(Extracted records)
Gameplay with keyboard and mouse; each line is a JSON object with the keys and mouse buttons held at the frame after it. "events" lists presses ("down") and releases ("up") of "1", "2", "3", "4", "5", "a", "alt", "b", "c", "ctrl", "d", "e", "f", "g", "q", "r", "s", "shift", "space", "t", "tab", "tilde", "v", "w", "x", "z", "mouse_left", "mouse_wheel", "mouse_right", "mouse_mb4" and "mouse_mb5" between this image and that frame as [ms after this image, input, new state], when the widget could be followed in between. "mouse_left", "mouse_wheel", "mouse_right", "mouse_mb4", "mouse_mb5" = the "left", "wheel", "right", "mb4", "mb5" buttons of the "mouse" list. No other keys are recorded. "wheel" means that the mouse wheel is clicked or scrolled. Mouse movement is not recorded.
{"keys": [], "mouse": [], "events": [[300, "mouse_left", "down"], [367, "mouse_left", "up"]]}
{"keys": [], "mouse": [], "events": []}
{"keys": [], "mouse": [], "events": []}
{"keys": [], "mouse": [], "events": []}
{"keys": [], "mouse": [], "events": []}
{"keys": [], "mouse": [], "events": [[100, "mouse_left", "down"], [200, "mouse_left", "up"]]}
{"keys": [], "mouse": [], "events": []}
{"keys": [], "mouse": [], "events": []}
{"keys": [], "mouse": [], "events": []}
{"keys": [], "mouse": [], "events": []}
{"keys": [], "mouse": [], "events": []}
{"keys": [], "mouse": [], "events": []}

§ PROBLEM REQUIREMENTS: For this task, please set down every entry exactly, with no line left out.

§ RESULT:
Gameplay with keyboard and mouse; each line is a JSON object with the keys and mouse buttons held at the frame after it. "events" lists presses ("down") and releases ("up") of "1", "2", "3", "4", "5", "a", "alt", "b", "c", "ctrl", "d", "e", "f", "g", "q", "r", "s", "shift", "space", "t", "tab", "tilde", "v", "w", "x", "z", "mouse_left", "mouse_wheel", "mouse_right", "mouse_mb4" and "mouse_mb5" between this image and that frame as [ms after this image, input, new state], when the widget could be followed in between. "mouse_left", "mouse_wheel", "mouse_right", "mouse_mb4", "mouse_mb5" = the "left", "wheel", "right", "mb4", "mb5" buttons of the "mouse" list. No other keys are recorded. "wheel" means that the mouse wheel is clicked or scrolled. Mouse movement is not recorded.
{"keys": [], "mouse": [], "events": [[300, "mouse_left", "down"], [367, "mouse_left", "up"]]}
{"keys": [], "mouse": [], "events": []}
{"keys": [], "mouse": [], "events": []}
{"keys": [], "mouse": [], "events": []}
{"keys": [], "mouse": [], "events": []}
{"keys": [], "mouse": [], "events": [[100, "mouse_left", "down"], [200, "mouse_left", "up"]]}
{"keys": [], "mouse": [], "events": []}
{"keys": [], "mouse": [], "events": []}
{"keys": [], "mouse": [], "events": []}
{"keys": [], "mouse": [], "events": []}
{"keys": [], "mouse": [], "events": []}
{"keys": [], "mouse": [], "events": []}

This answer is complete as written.